Technically, we all live in school. Classrooms are three minutes away from most of the boarding houses. This might be a good thing, as you don’t have to wake up extra early to save time for the walk to school. On the other hand, you don’t get that relief when you come back to the house since school is still so close. Even that, however, can be viewed as either an advantage and disadvantage. In some sense, it helps to keep you motivated, because your classrooms are always very, very close. While in contrast, you have nowhere to escape to after a long day to take a deep breath and relax.

What is also great is that you are encouraged to get to know other cultures. They never put two people with the same nationality in the same dorm. This allows us to get to know different traditions and ways of life in different parts of the world, as one of the main UWC values.

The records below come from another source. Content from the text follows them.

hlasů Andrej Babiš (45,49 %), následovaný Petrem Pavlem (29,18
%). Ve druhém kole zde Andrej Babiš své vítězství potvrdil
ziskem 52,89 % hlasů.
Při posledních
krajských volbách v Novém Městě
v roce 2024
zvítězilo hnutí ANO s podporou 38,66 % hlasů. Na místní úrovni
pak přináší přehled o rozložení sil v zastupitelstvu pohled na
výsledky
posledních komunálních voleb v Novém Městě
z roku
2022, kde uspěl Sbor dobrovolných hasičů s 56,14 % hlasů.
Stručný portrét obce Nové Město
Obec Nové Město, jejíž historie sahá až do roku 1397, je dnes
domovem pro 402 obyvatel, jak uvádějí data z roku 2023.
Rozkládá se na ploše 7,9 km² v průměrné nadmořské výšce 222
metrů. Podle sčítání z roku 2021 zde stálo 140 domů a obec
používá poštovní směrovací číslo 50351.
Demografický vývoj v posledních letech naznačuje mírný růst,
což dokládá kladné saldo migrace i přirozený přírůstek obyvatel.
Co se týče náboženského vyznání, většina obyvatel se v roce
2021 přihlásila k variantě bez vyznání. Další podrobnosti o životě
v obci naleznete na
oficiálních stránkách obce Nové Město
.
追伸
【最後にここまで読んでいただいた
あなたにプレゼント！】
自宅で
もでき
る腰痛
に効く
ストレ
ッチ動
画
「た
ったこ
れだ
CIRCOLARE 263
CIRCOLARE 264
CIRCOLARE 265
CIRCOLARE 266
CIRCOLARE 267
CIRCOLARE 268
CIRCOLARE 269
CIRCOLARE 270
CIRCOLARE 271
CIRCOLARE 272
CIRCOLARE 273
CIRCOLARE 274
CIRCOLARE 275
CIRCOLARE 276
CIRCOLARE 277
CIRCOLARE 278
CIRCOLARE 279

It’s a very eye-opening experience meeting and getting to know so many people, who speak so many different languages and have lived in countries you’ve never heard of. 

Secondly, the atmosphere at each house is so unique. It is so interesting to hear other students’ opinion on how they perceive these changes. We always get to share different stories about what has happened in our dormitories. Even though we live apart, you have a great opportunity to get to know people from other houses during classes, allowing you to be friends with everyone.

Let’s not forget about half terms and holidays. How excited we all become when it’s time to leave this bubble and go home. While away, you realize that everyday things over here are so unusual back at home. Sleeping in your own room, eating whenever and whatever you want. Not having to do your own laundry. This is what we all look forward to.

Regular schools are so boring compared to Atlantic College. There is no way you can become a lifeguard and help your community normal schools. You do not have any opportunity to learn from so many different cultures. You never get to experience life as an adult, while still forming a strong bond with the amazing house parents, all of them being so friendly, nice and supportive.

Lastly, we all are one big family. We live together, we go to codes together, and we help each other. We love our dorm mates, our co-years, and second-years, and that is what matters.